Sharding involves splitting and distributing one logical data set across multiple databases that share nothing and can be deployed across multiple servers. To achieve sharding, the rows or columns of a larger database table are split into multiple smaller tables.

Once a logical shard is stored on another node, it is known as a physical shard. One physical shard can hold multiple logical shards. The shards are autonomous and don't share the same data or computing resources.


Horizontal sharding. 

When each new table has the same schema but unique rows, it is known as horizontal sharding. In this type of sharding, more machines are added to an existing stack to spread out the load, increase processing speed and support more traffic. This method is most effective when queries return a subset of rows that are often grouped together.

Vertical sharding. 

When each new table has a schema that is a faithful subset of the original table's schema, it is known as vertical sharding. It is effective when queries usually return only a subset of columns of the data.


Benefits of sharding

Sharding is common in scalable database architectures. Since shards are smaller, faster and easier to manage, they help boost database scalability, performance and administration. Sharding also reduces the transaction cost of the database.

Horizontal scaling, which is also known as scaling out, helps create a more flexible database design, which is especially useful for parallel processing. It provides near-limitless scalability for intense workloads and big data requirements. With horizontal sharding, users can optimally use all the compute resources across a cluster for every query.

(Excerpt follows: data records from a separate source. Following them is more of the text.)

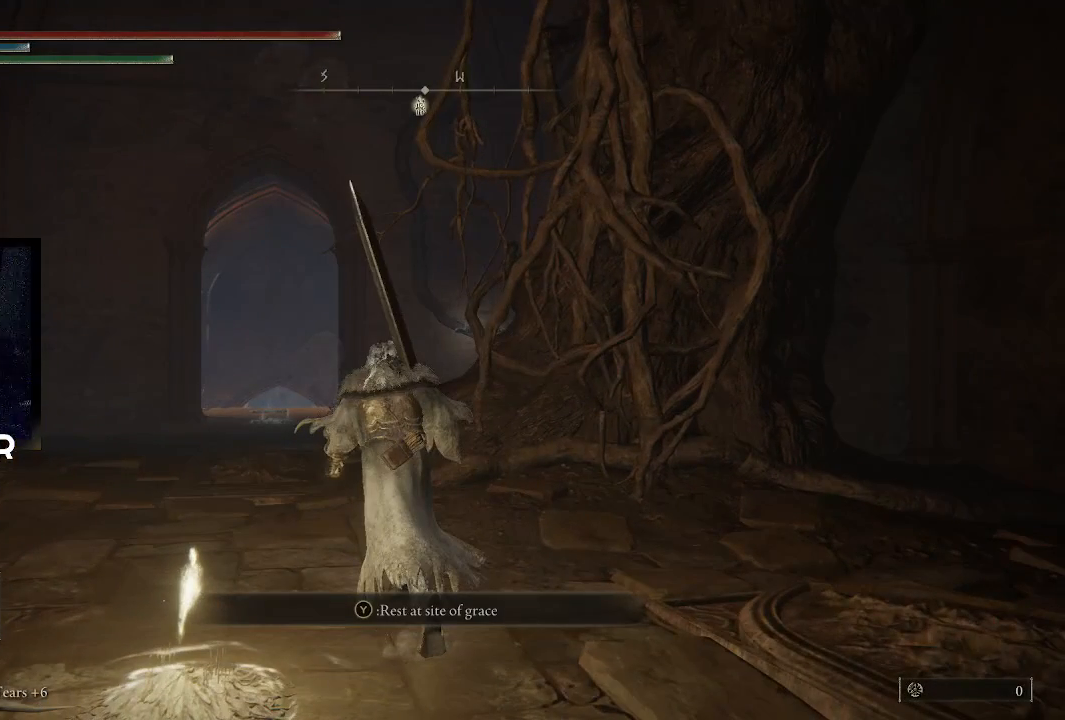
{"buttons": [], "left_stick": "center", "right_stick": "center", "events": [[33, "CIRCLE", "up"], [100, "left_stick", "center"]]}
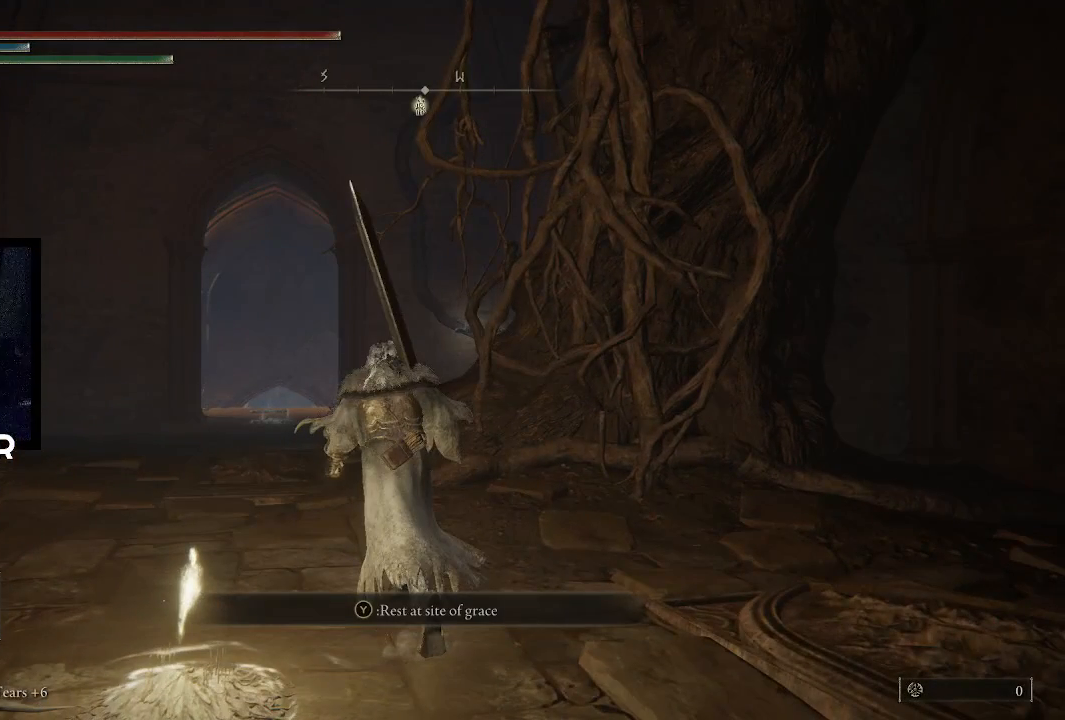
{"buttons": [], "left_stick": "center", "right_stick": "center", "events": []}
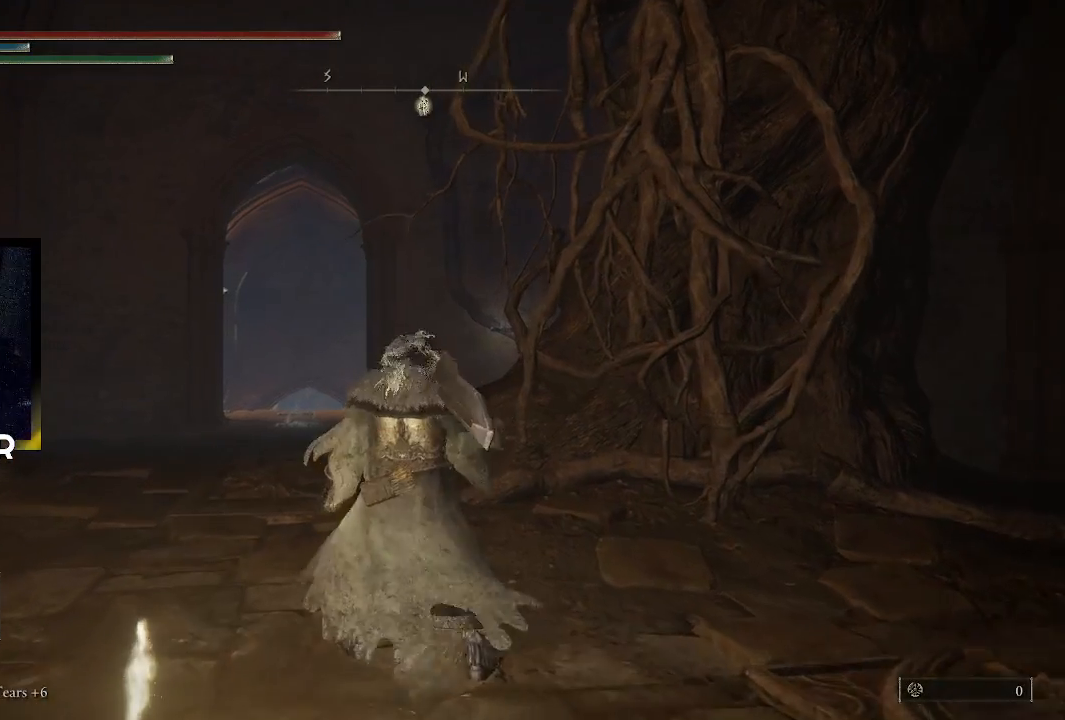
{"buttons": [], "left_stick": "up-left", "right_stick": "center", "events": [[367, "left_stick", "up-left"]]}
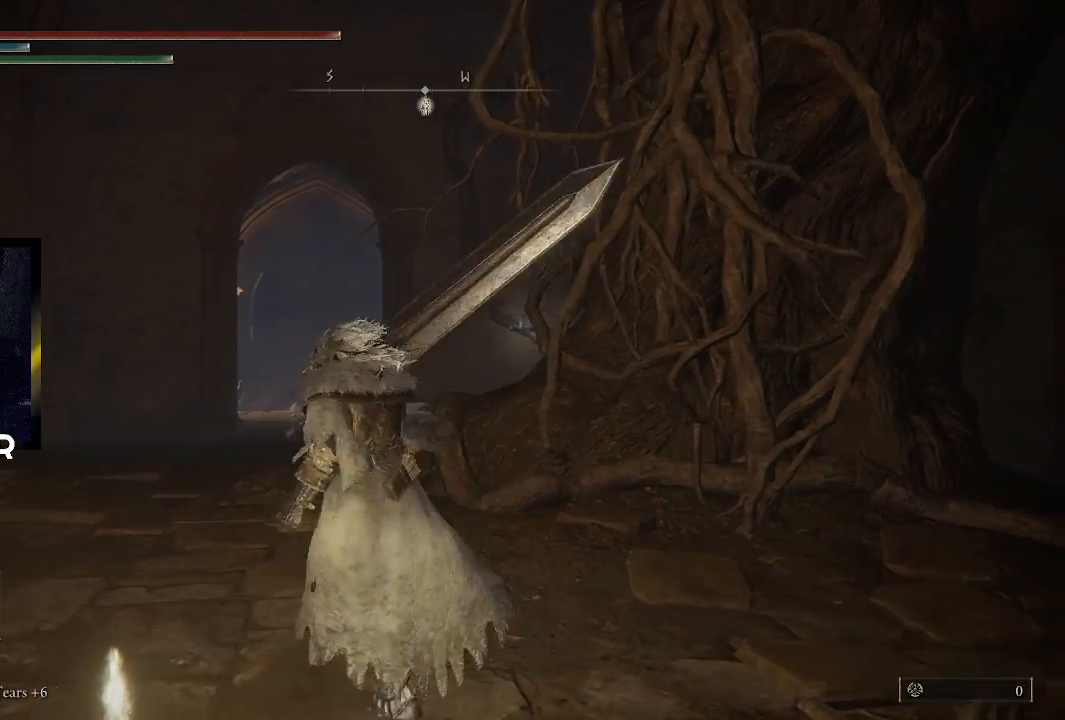
{"buttons": [], "left_stick": "up-right", "right_stick": "center", "events": [[200, "left_stick", "down-left"], [267, "left_stick", "down-right"], [433, "left_stick", "up-right"]]}
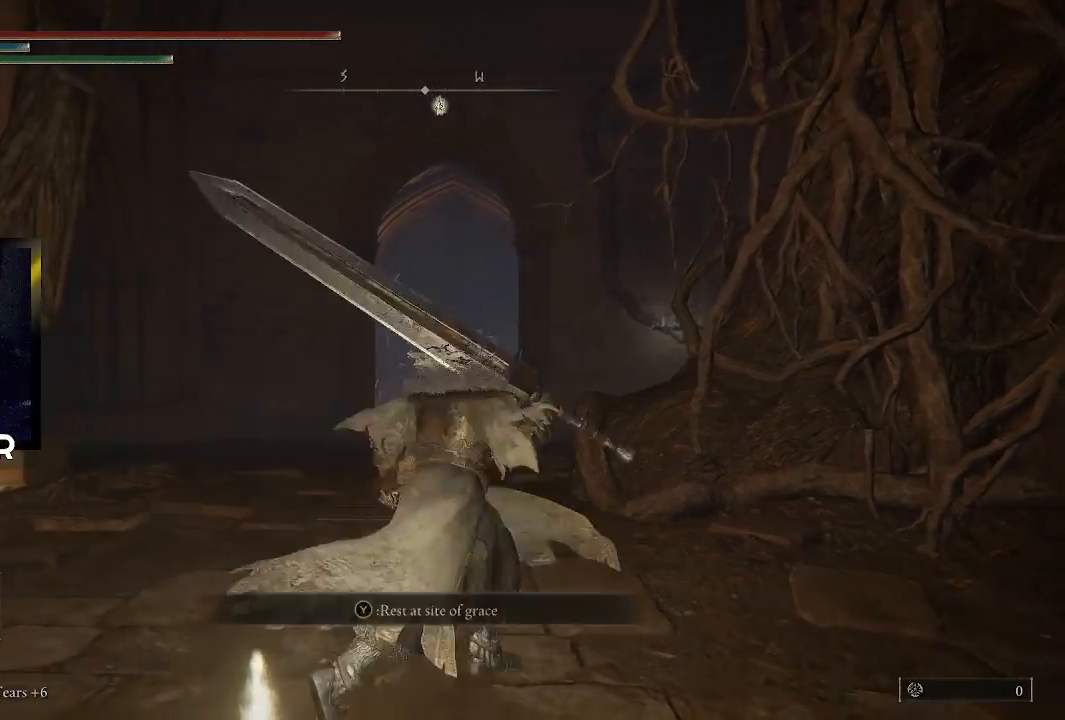
{"buttons": [], "left_stick": "center", "right_stick": "center", "events": [[167, "left_stick", "center"]]}
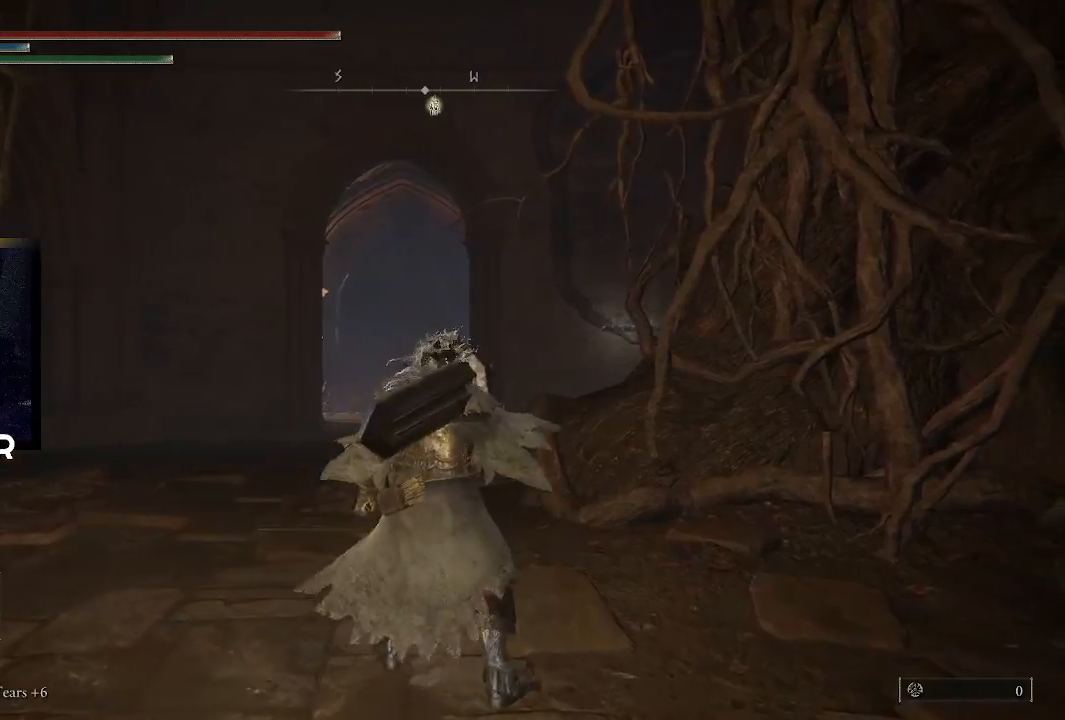
{"buttons": [], "left_stick": "center", "right_stick": "center", "events": []}
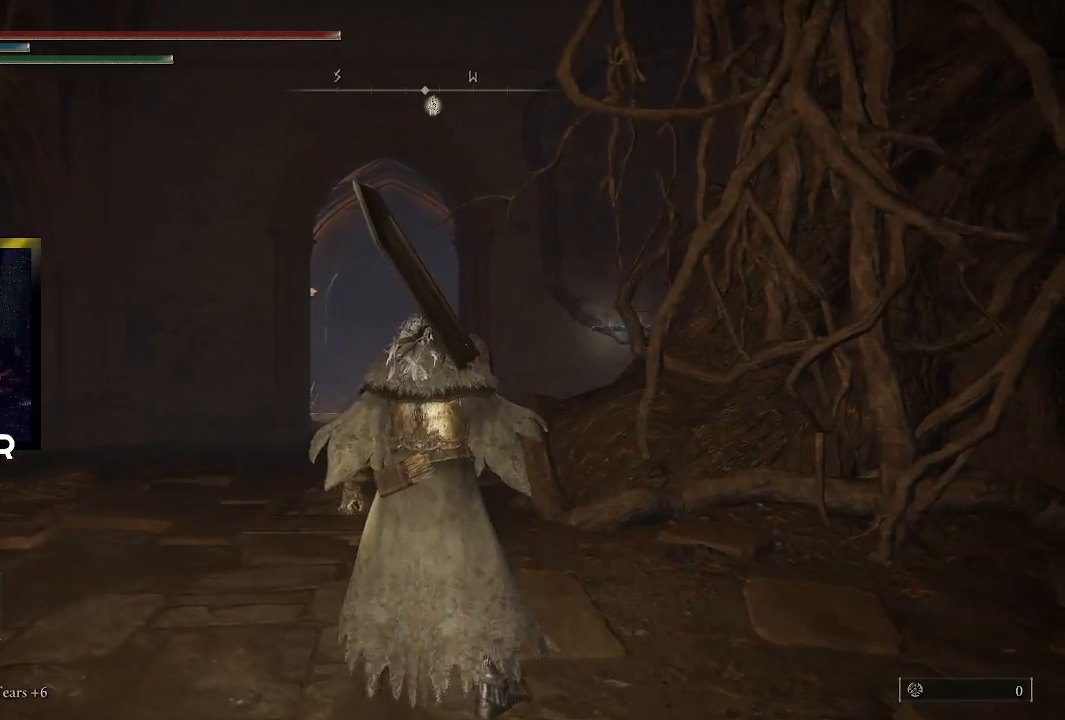
{"buttons": [], "left_stick": "center", "right_stick": "center", "events": []}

This sharding method also speeds up query resolution, since each machine has to scan fewer rows when responding to a query.

Vertical sharding increases RAM or storage capacity and improves central processing unit (CPU) capacity. It thus increases the power of a single machine or server.


Sharded databases also offer higher availability and mitigate the impact of outages because, during an outage, only those portions of an application that rely on the missing chunks of data become unusable. A sharded database also replicates backup shards to additional nodes to further minimize damage due to an outage. In contrast, an application running without sharded databases may be completely unavailable following an outage.


Difference between sharding and partitioning

Although sharding and partitioning both break up a large database into smaller databases, there is a difference between the two methods.

After a database is sharded, the data in the new tables is spread across multiple systems, but with partitioning, that is not the case. Partitioning groups data subsets within a single database instance.